> PROBLEM DETAILS
Looking at the records below, say how many lines contain "knee". Nothing else belongs in the answer.

> RECORDS
□ □ □
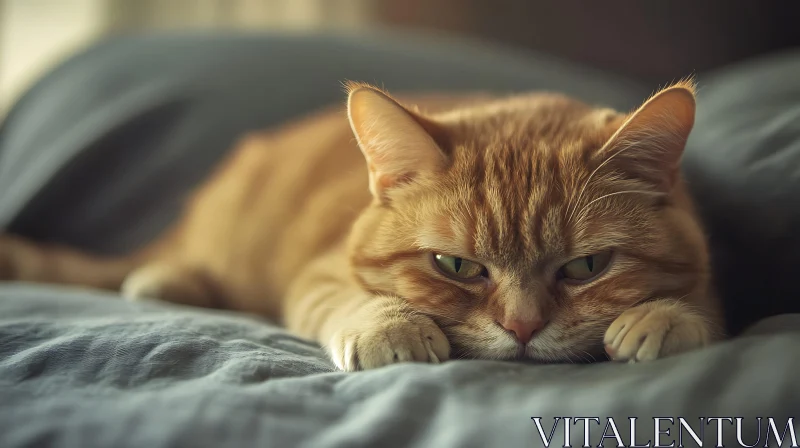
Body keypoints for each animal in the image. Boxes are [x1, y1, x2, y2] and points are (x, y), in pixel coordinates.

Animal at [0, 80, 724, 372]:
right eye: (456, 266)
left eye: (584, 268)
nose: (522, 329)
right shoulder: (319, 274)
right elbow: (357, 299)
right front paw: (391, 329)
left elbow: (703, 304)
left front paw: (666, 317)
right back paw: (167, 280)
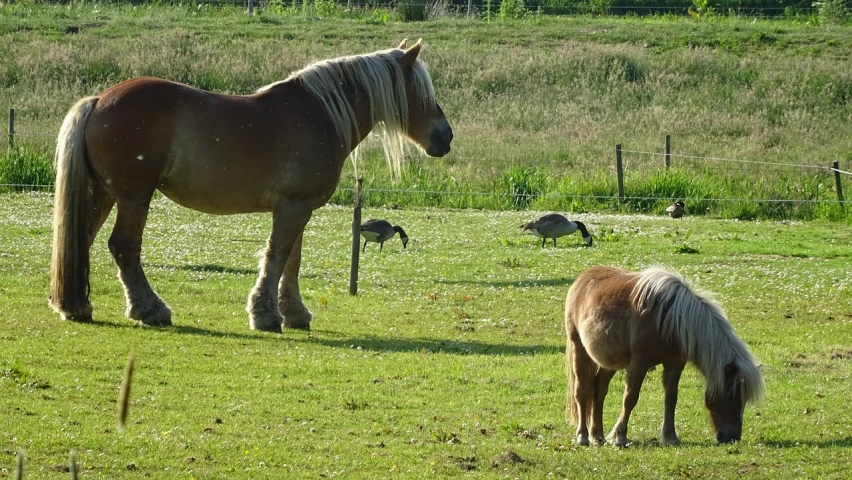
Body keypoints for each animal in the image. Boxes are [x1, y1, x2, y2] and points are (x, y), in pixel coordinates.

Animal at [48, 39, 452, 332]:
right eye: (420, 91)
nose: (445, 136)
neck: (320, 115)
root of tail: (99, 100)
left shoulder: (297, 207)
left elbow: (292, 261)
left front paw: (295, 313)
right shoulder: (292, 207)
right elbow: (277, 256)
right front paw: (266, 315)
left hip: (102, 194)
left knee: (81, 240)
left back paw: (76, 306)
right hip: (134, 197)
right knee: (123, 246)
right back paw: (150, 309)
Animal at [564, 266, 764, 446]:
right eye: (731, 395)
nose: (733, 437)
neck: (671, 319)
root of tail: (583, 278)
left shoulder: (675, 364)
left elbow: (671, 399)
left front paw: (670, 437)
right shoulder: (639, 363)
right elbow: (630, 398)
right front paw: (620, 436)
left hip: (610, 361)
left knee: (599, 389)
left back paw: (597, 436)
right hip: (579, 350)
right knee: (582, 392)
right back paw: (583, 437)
□ □ □
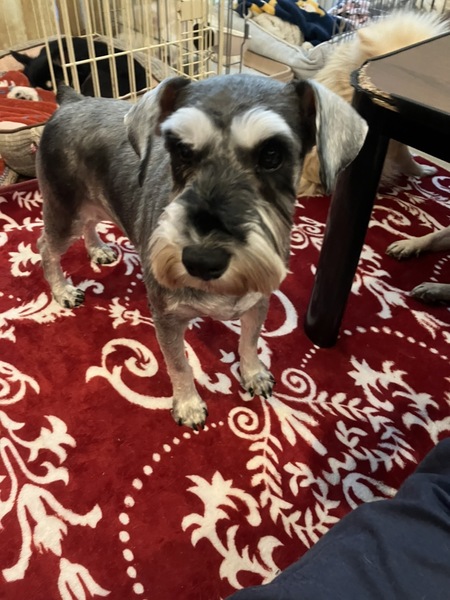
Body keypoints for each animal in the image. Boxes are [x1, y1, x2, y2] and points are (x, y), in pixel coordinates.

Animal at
□ □ □
> SOLUTION
4